Exercise directions>
Please produce an exact transcription of the lines from the one containing "left hip: (328, 342)" through the last line of the entries, leaving out every picture.

Recorded data
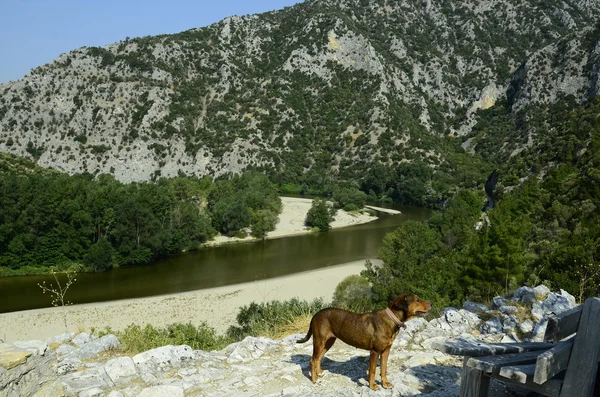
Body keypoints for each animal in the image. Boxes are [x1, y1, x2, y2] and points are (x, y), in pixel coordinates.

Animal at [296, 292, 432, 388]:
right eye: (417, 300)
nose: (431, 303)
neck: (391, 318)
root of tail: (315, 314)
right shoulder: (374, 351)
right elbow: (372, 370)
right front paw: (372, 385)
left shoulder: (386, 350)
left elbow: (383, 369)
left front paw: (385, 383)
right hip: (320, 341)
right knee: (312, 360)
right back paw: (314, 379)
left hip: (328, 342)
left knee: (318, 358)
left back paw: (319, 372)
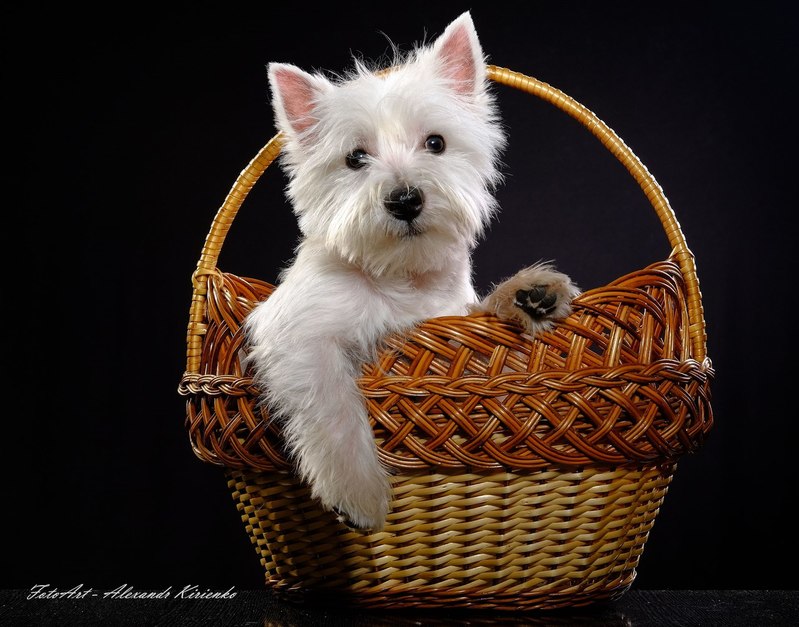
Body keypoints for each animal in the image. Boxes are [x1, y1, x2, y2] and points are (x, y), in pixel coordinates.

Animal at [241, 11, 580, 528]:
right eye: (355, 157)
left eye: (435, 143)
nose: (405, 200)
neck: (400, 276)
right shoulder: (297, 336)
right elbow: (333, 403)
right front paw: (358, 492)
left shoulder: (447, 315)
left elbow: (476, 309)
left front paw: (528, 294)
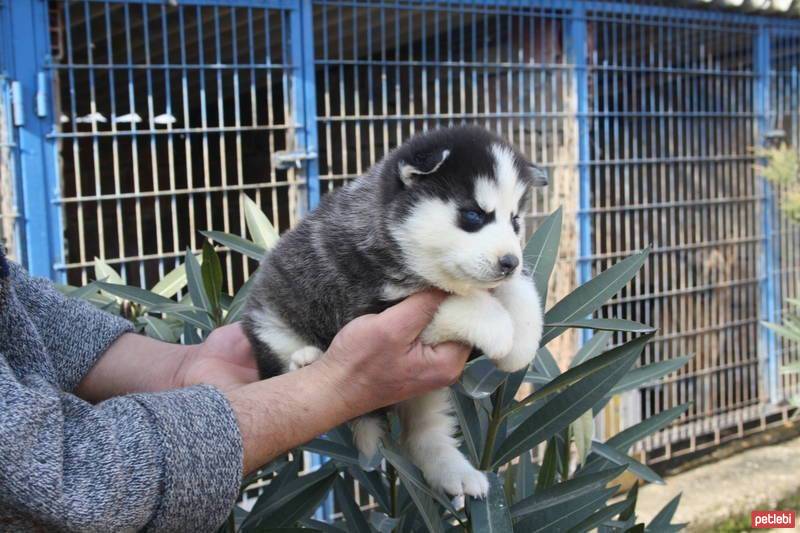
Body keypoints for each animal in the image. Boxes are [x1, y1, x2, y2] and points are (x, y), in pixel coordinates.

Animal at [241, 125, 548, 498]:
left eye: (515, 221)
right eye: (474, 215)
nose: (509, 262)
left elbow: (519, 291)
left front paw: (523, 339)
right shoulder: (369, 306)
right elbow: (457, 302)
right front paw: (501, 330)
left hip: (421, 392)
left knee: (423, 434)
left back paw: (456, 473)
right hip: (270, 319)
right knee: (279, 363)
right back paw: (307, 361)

Solution to the problem>
left hip: (328, 342)
left knee: (318, 358)
left back paw: (319, 372)
Body keypoints for each animal in the image. Boxes are [x1, y1, x2, y2] and points are (x, y), in pixel coordinates.

Animal at [241, 11, 580, 528]:
right eye: (355, 157)
left eye: (435, 143)
nose: (405, 200)
neck: (400, 276)
right shoulder: (297, 336)
right elbow: (333, 403)
right front paw: (358, 492)
left shoulder: (447, 315)
left elbow: (476, 309)
left front paw: (528, 294)
Body keypoints for each animal in the image. Boxes are [x1, y1, x2, y2] and points are (x, y), in pixel coordinates.

Animal at [241, 125, 548, 498]:
left eye: (515, 221)
right eye: (474, 215)
nose: (509, 262)
left elbow: (519, 291)
left front paw: (523, 339)
right shoulder: (369, 306)
right elbow: (457, 302)
right front paw: (501, 330)
left hip: (421, 392)
left knee: (423, 434)
left back paw: (456, 473)
right hip: (270, 319)
right knee: (279, 363)
right back paw: (307, 361)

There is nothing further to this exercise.